First at three week and then at four weeks, she took the test. Both were positive, according to Weathers. However her GP told Skinner, after a third test, that she was not pregnant.
But a fourth home pregnancy test in December proved positive. Skinner, understandably, thought she was pregnant a third time.
“Referred for an emergency scan, and
expecting to see just the beginnings of another new life, she was
distraught to be told that the foetus she was carrying was the same baby
she thought had been aborted.”
“I was out of my mind with worry that the abortion pills had affected the baby,” Skinner told Weathers.And the risk of injuring the baby that you have “failed” to abort is real. At 20 weeks doctors told her “that the abortion drugs created a higher risk of birth defects, including limb deformities, skull and central nervous system defects, she was advised to have a surgical abortion,” Weathers reported. But to have a surgical abortion, Skinner said,
“would have involved going into
labour and giving birth to a dead baby. I just knew I couldn’t go
through that and then have nothing at the end of it.’

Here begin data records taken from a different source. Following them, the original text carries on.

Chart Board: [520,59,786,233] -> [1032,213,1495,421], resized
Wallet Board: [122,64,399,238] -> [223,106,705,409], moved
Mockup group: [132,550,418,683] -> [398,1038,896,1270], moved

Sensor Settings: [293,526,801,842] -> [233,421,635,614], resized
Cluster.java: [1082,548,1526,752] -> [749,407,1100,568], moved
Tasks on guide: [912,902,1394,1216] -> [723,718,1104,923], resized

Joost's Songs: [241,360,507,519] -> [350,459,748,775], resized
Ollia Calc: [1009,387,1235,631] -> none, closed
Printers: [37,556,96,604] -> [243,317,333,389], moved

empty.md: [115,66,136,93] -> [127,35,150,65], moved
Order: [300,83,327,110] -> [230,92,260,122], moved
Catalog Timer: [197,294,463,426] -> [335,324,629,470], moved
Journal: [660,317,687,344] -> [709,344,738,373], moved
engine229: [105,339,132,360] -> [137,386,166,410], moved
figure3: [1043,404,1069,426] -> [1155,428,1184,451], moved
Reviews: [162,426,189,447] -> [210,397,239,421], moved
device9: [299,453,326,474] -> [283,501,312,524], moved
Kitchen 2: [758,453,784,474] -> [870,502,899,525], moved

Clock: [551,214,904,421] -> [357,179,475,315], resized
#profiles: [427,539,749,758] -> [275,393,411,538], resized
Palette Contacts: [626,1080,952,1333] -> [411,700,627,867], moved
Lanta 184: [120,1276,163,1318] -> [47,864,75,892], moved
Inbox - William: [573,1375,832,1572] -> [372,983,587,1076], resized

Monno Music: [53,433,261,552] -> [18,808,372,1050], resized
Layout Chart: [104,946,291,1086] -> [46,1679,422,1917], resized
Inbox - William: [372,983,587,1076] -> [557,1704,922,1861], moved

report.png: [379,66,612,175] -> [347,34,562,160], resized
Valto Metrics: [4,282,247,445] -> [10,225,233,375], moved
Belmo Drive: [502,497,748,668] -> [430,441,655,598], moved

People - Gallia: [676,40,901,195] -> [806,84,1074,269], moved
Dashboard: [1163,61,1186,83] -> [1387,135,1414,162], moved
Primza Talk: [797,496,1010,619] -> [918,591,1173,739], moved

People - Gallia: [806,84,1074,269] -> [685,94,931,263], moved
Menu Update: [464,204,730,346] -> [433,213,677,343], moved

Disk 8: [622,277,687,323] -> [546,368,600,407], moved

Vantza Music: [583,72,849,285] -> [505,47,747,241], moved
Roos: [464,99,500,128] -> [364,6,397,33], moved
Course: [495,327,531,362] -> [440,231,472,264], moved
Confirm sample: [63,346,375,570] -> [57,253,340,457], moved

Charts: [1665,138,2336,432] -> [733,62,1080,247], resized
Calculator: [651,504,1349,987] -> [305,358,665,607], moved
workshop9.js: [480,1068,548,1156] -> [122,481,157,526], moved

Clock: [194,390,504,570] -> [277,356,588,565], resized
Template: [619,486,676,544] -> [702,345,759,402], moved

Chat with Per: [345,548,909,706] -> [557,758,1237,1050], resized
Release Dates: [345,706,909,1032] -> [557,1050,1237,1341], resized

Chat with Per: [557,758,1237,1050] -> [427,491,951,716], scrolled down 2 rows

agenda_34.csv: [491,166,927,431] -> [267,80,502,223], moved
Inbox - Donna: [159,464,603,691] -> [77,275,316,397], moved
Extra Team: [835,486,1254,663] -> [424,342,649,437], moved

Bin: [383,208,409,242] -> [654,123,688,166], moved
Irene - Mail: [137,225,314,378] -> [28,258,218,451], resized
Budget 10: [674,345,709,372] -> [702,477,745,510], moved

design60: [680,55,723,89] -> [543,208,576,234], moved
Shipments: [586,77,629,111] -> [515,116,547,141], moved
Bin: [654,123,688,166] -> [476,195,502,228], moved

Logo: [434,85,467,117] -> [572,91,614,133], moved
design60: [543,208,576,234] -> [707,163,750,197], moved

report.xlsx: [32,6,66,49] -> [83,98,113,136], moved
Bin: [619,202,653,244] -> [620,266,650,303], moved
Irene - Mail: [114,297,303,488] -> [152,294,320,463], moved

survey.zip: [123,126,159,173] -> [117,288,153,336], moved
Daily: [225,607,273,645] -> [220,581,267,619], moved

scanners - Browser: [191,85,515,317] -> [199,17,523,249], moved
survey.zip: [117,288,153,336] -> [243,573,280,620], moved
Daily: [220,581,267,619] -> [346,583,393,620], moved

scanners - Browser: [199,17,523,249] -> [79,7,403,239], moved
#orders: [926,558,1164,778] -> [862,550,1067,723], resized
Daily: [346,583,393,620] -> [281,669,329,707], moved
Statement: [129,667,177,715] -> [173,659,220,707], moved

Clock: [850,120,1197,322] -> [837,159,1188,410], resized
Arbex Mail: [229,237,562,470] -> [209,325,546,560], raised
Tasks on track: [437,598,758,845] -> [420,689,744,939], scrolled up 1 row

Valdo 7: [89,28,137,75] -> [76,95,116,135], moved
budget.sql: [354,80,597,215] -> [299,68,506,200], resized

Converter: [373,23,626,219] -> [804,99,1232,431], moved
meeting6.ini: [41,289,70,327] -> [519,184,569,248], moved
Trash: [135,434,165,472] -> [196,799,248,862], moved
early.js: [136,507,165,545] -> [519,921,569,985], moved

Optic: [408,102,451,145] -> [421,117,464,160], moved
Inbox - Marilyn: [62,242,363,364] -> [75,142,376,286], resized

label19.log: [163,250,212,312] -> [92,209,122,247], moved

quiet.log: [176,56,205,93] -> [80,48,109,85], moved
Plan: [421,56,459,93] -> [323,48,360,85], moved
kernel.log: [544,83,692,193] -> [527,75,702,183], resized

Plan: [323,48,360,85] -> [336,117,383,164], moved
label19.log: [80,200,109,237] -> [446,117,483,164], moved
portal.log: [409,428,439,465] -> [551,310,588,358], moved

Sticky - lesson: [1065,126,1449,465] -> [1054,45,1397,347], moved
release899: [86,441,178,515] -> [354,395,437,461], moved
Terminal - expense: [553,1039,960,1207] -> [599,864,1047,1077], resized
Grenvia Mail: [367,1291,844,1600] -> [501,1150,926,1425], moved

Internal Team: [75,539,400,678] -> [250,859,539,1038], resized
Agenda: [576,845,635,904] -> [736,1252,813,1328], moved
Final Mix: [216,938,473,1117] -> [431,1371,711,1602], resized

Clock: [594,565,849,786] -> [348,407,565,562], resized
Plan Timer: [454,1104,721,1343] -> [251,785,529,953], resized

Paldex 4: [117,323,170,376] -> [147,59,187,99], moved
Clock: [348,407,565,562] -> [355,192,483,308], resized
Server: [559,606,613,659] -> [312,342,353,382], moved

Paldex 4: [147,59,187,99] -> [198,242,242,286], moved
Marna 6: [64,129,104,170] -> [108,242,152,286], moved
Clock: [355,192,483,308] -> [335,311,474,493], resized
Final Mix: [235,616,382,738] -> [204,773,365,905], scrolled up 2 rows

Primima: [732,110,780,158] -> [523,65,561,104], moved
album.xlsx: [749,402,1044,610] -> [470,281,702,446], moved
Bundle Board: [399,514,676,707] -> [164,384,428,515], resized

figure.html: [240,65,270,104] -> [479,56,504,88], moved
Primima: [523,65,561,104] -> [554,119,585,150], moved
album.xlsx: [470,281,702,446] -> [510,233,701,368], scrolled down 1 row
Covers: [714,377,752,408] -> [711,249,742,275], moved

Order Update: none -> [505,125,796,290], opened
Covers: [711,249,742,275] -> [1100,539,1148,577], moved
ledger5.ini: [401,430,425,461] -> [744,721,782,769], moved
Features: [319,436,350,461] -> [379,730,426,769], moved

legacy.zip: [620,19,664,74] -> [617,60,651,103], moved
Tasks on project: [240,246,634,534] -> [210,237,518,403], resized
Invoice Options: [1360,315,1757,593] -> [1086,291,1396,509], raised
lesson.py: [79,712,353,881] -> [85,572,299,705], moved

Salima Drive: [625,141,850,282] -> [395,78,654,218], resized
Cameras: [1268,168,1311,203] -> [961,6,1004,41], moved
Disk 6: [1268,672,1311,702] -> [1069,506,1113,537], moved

“To survive the first abortion, my
daughter obviously wanted to be here and I couldn’t go through with a
surgical abortion. It didn’t matter to me if she was born healthy or
not.”
But there were many problems those next few months (“At times we really thought we were going to lose Amelia,” Hunt said) before Skinner delivered Amelia via “an elective Caesarean on medical advice because labour could have caused the scar tissue from her previous surgery to rupture, causing a life-threatening haemorrhage,” Weathers explained.
What are they going to tell Amelia, they were asked. “I really don’t know what we’ll say,” admits Hunt. “It’s such a rare thing to have happened, but we hope when she is old enough she’ll understand. What she needs to know is that she is loved and wanted.
“If we had the chance again we would do everything differently, but we thought we were doing the right thing at the time.”
As for Skinner, Weathers writes
“Shannon hopes her daughter will
understand how special she is, how her mother never really wanted an
abortion in the first place and was only following medical advice, and
how she wept tears of grief when she thought she had no choice.
“’I’ll always regret the abortion, but I’ll never regret having Amelia,’ says Shannon.”